Süreci çok iyi yönetmeliyiz
TÜRKİYE’nin epey bir süreden beri çok ciddi problem yaşamamakla birlikte çok ciddi sarsıntılardan geçtiğini dile getiren Adnan Bali, şöyle konuştu: “İçinde bulundurduğumuz dönemi de çok iyi yönetmemiz gerektiğinin altını özellikle çizmek istiyorum. Uluslararası konjonktürde değişiklikler var. Bildiğiniz üzere Amerika Birleşik Devletleri’nde beklenenden daha önce bir ekonomik hareketlenme başladı. Bu da para arzını çok genişletici politikalardan daha erken çıkılması olgusunu yarattı. Avrupa ekonomilerine bakıldığında da formal olarak resesyondan çıkış süreci yaşandı. Japonya’da büyümeye ilişkin bekleyişler yukarı yönlü revize ediliyor.

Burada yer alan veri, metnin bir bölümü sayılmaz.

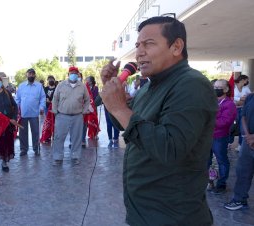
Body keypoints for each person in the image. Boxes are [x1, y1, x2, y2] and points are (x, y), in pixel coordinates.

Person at [100, 16, 216, 225]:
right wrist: (115, 102)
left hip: (172, 216)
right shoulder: (149, 87)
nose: (139, 52)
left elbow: (170, 148)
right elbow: (127, 125)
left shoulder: (191, 85)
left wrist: (119, 108)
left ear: (176, 46)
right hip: (144, 213)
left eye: (149, 44)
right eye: (138, 45)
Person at [51, 66, 90, 165]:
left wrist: (84, 110)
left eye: (75, 73)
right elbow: (55, 99)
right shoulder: (61, 85)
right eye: (71, 72)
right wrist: (55, 111)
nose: (73, 74)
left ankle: (75, 157)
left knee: (76, 138)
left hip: (77, 116)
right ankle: (58, 158)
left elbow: (87, 99)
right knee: (59, 137)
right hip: (62, 115)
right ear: (68, 74)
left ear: (78, 74)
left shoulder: (82, 86)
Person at [224, 92, 254, 210]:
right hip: (248, 142)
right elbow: (243, 116)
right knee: (243, 172)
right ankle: (239, 199)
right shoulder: (250, 97)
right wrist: (248, 136)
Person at [207, 79, 236, 194]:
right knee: (205, 160)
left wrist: (208, 121)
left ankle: (221, 184)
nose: (216, 89)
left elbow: (225, 122)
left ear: (226, 89)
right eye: (214, 87)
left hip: (219, 137)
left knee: (222, 160)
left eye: (219, 87)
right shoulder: (210, 101)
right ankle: (209, 181)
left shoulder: (229, 104)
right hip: (206, 137)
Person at [15, 68, 46, 156]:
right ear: (26, 75)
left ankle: (36, 149)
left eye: (33, 74)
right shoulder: (21, 86)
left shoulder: (39, 86)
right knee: (22, 133)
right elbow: (17, 99)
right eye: (29, 74)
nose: (31, 75)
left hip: (35, 113)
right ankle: (23, 149)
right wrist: (17, 110)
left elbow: (43, 98)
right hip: (23, 114)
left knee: (35, 132)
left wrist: (42, 107)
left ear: (35, 75)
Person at [232, 74, 252, 151]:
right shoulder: (233, 87)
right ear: (242, 80)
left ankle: (240, 144)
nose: (247, 81)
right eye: (246, 80)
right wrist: (240, 98)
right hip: (234, 109)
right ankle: (229, 141)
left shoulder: (246, 88)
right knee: (232, 126)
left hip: (242, 109)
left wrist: (241, 100)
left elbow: (250, 97)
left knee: (242, 127)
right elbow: (231, 97)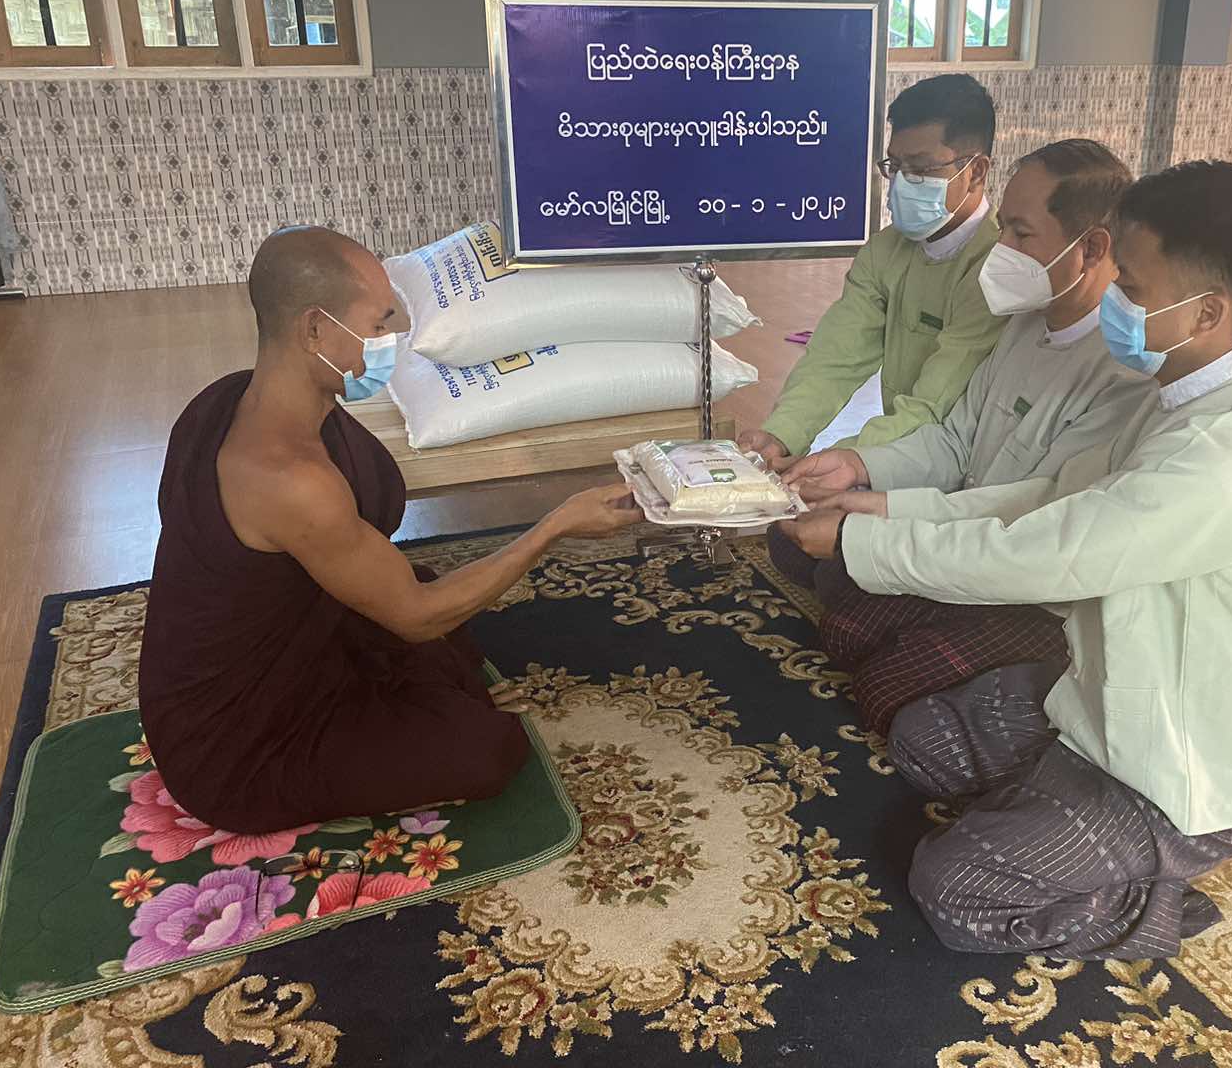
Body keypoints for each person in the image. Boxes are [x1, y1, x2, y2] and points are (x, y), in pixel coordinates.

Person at [783, 161, 1232, 957]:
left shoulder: (1226, 453)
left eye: (1132, 287)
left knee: (954, 889)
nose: (1117, 302)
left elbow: (1045, 554)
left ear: (1207, 311)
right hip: (1099, 706)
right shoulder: (1180, 401)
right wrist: (884, 507)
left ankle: (1160, 889)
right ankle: (1066, 831)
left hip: (1168, 772)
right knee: (924, 740)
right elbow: (1048, 499)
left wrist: (864, 542)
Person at [138, 227, 644, 836]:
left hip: (278, 648)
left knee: (423, 593)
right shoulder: (287, 477)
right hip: (237, 748)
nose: (391, 339)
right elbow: (416, 617)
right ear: (315, 329)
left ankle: (402, 696)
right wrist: (555, 525)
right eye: (378, 324)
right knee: (485, 750)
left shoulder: (225, 398)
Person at [765, 140, 1148, 734]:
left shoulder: (1123, 373)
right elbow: (953, 441)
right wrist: (857, 468)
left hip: (1030, 582)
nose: (1001, 249)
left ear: (1092, 248)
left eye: (1020, 234)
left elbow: (1032, 522)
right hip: (957, 532)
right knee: (817, 571)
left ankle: (1044, 682)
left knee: (888, 691)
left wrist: (881, 519)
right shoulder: (1025, 326)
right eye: (1003, 229)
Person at [737, 73, 1007, 469]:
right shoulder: (886, 250)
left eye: (921, 169)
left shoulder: (996, 269)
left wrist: (844, 461)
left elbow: (932, 405)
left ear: (977, 171)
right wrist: (782, 435)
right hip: (899, 449)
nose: (903, 183)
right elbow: (836, 355)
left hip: (969, 463)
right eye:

Böyle olunca da hem parasal genişlemenin bir miktar geri alınması hem de likiditenin gelişmekte olan ülkelerden gelişmiş ülkelere doğru kayması olgusu yaşanıyor.”
Samsun’a lojistik köyü
SAMSUN Ticaret ve Sanayi Odası Meclis Başkanı Muharrem Durmuşoğlu da, Karadeniz’in en büyük kenti olan Samsun’un geçmişten gelen ticaret geleneğine sahip olması nedeniyle bölgenin merkezi olduğunu ve potansiyelinin de oldukça yüksek bir şehir olduğunu kaydetti. Samsun’un 4 ulaşım aksının bulunduğu Türkiye’deki 4 ilden biri olduğunu ifade eden Durmuşoğlu, “Samsun Lojistik Köy Projesi 45 milyon Euro bütçesiyle kabul gördü. Alt yapı çalışmalarını hızla tamamlıyoruz. Şüphesiz bu proje sadece kent ölçeğinde değil, bölge hatta Türkiye ölçeğinde büyük katma değer yaratacaktır” diye konuştu.